[GIVEN INFORMATION — start]

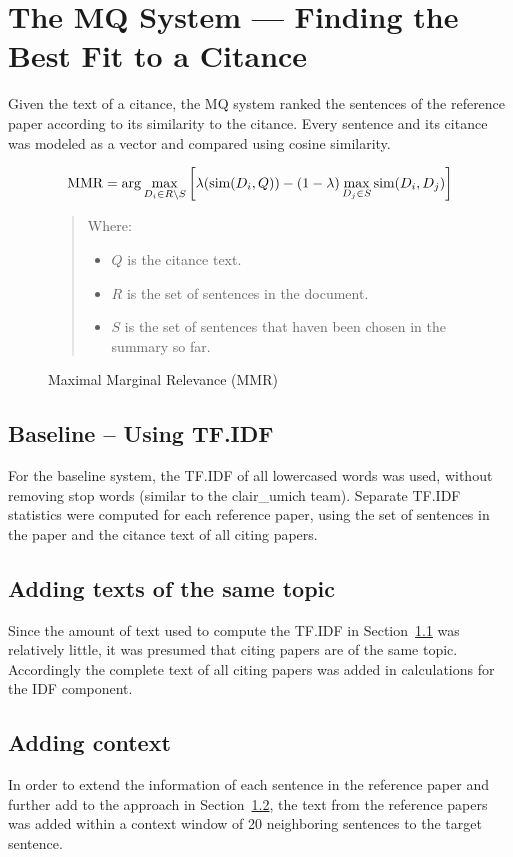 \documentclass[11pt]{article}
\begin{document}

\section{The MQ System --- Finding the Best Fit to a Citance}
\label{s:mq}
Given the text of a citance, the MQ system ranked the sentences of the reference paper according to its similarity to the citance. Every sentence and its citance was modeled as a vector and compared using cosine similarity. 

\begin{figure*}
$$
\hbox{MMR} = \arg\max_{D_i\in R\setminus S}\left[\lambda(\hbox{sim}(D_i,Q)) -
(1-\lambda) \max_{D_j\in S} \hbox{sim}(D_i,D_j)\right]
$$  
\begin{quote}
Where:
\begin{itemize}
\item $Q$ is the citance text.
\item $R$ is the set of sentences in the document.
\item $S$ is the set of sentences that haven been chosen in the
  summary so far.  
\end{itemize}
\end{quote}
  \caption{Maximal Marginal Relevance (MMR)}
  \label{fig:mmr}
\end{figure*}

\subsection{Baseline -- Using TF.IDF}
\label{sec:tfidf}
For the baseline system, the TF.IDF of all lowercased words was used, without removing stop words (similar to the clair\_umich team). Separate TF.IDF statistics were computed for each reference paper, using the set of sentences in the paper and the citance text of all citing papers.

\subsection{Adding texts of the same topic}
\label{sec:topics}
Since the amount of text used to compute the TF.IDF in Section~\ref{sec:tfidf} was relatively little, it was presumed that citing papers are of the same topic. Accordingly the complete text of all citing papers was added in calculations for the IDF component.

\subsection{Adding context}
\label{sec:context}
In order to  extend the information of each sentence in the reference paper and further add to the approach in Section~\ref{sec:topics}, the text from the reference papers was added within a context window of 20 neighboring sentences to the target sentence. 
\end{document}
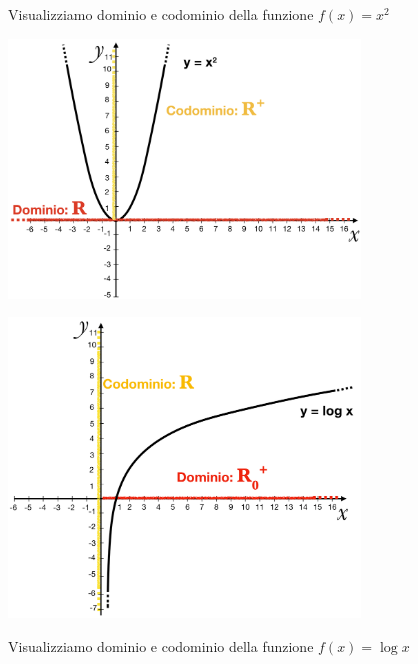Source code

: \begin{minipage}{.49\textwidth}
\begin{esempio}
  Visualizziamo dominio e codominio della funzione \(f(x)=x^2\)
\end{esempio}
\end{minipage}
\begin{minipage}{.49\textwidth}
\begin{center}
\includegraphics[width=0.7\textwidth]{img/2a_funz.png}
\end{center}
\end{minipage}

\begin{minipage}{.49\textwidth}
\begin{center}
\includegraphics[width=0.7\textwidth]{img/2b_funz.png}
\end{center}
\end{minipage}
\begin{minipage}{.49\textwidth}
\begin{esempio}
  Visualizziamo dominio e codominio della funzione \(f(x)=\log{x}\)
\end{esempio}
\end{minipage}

[GIVEN INFORMATION — finish]

(PROBLEM STATEMENT)
Copy each line of the data above that holds "della".

(WRITTEN RESPONSE)
  Visualizziamo dominio e codominio della funzione \(f(x)=x^2\)
  Visualizziamo dominio e codominio della funzione \(f(x)=\log{x}\)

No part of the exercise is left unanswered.